In the absence of correct treatment or if the skin is irritated by clothes, the spots begin to acquire a more juicy, bright color. Elements cover transparent thin scales.

Eruptions are localized mainly on the chest parallel to the location of the ribs, limbs, in the region of the mammary glands, sacrum, along the inner surface of the shoulders and thighs.

Small plaque parapsoriasis has a chronic course.

Lichenoid parapsoriasis

The rarest of all types of parapsoriasis. It is characterized by high resistance to the ongoing treatment.

Rash elements include flat small vesicles, pink or brownish-red papules, covered with small scales in the center, and plaques up to 5 mm in size.

Over time, the process spreads to the lateral surfaces of the chest, head, face, limbs. On the face, papules are often arranged in groups, scattered or as stripes, on the legs they tend to merge. Papules on the lips are grayish-white in color and tend to merge. Separate elements may appear on the mucous membranes.

Eruptions are at different stages of development, in their place often remain foci of hyper- and hypopigmentation and small scars.

Causes of parapsoriasis

Many questions regarding the causes of parapsoriasis are not fully understood. In patients with parapsoriasis, disorders are revealed in the form of a decrease in capillary resistance and an increase in their permeability.
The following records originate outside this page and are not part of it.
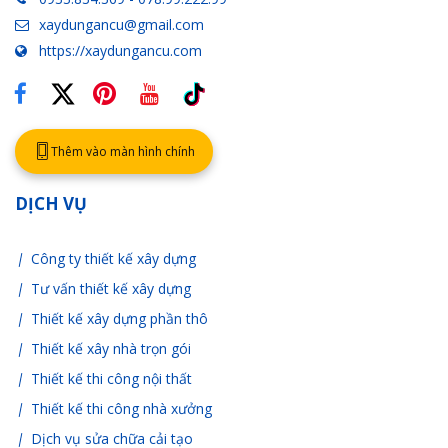
xaydungancu@gmail.com
https://xaydungancu.com
Thêm vào màn hình chính
DỊCH VỤ
Công ty thiết kế xây dựng
Tư vấn thiết kế xây dựng
Thiết kế xây dựng phần thô
Thiết kế xây nhà trọn gói
Thiết kế thi công nội thất
Thiết kế thi công nhà xưởng
Dịch vụ sửa chữa cải tạo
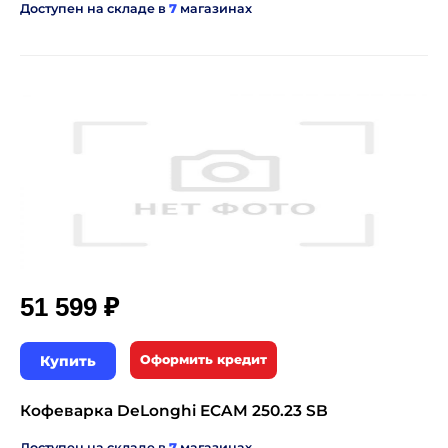
Доступен на складе в
7
магазинах
₽
51 599
Купить
Оформить кредит
Кофеварка DeLonghi ECAM 250.23 SB
Доступен на складе в
7
магазинах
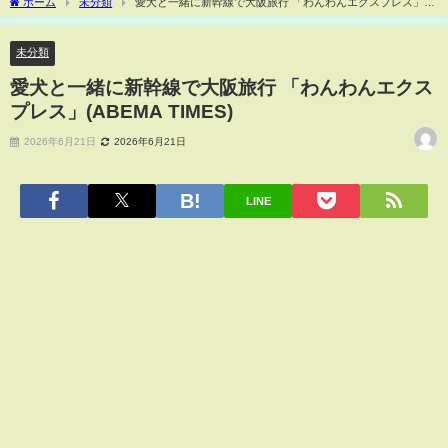
ホーム
未分類
愛犬と一緒に新幹線で大阪旅行 「わんわんエクスプレス」
(ABEMA TIMES)
未分類
愛犬と一緒に新幹線で大阪旅行 「わんわんエクス
プレス」(ABEMA TIMES)
2026年6月21日
2026年6月21日
LINE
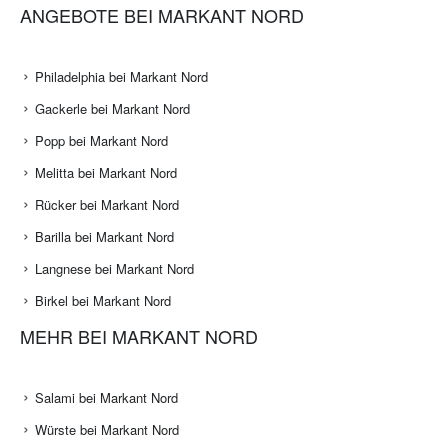
ANGEBOTE BEI MARKANT NORD
Philadelphia bei Markant Nord
Gackerle bei Markant Nord
Popp bei Markant Nord
Melitta bei Markant Nord
Rücker bei Markant Nord
Barilla bei Markant Nord
Langnese bei Markant Nord
Birkel bei Markant Nord
MEHR BEI MARKANT NORD
Salami bei Markant Nord
Würste bei Markant Nord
Similar violations are detected with influenza, tonsillitis, meningococcal meningitis, scarlet fever, measles, chicken pox and many other infectious diseases.

However, parapsoriasis is not a contagious disease, since the presence of pathogens of the above infections is not diagnosed in the body of patients.

It is believed that the main reason for the development of parapsoriasis is a skin inflammatory autoimmune reaction of the body caused by antigens as a result of the action of infectious toxic agents (viruses of acute infectious diseases, intoxications of a different nature, chronic foci of infection, allergens, etc.).

An inflammatory autoimmune reaction can be caused by somatic diseases (chronic disorders of the liver, stomach, intestines), seasonal acute respiratory viral infections, excessive insolation, endocrinological disorders and diseases of the endocrine glands, etc.

Symptoms of parapsoriasis

Symptoms depend on the form of the disease. For example, guttate parapsoriasis can develop at any time of the year, occur in several forms - acute, chronic and subacute and not be accompanied by itching or pain.

In the acute form, skin rashes appear suddenly. The process begins with a small spot, in the center of which is a scaly papule. Rashes can appear on any part of the body. Parapsoriasis is characterized by staging: first redness, then papule, vesicle and atrophic elements of the rash. At the last stage, scars and age spots form.

Subacute parapsoriasis has symptoms similar to the acute stage, but occurs against a background of more pronounced redness in the lesions. The rash is localized mainly on the arms and legs.

Lichenoid parapsoriasis is characterized by a round-shaped rash and has a chronic course. Rashes can merge with each other, increasing the lesions.

Plaque parapsoriasis appears as yellowish patches with smooth edges. The size of the spots is from 5 mm to 1.5 cm. Aggravation occurs in winter.

Diagnosis and treatment of parapsoriasis

The main method of diagnosis is a clinical examination.

Dermatologist determines the nature of the rashes, their localization and shape, and performs dermatoscopy.

Dermatoscopy – Examination of the skin with the Dermatoscope, which, thanks to its multiple magnification, reveals the smallest details of the structure and shape of the rash and accurately determines the form of the disease.

As an additional method, diagnostics can be carried out to identify concomitant diseases.

Chronic parapsoriasis is difficult to treat, so it is important to follow all the doctor's recommendations. This will allow you to achieve a long-term remission.

Basic principles of parapsoriasis therapy

PUVA-therapy - ultraviolet treatment that slows down the growth of papules and activates the reproduction of healthy cells.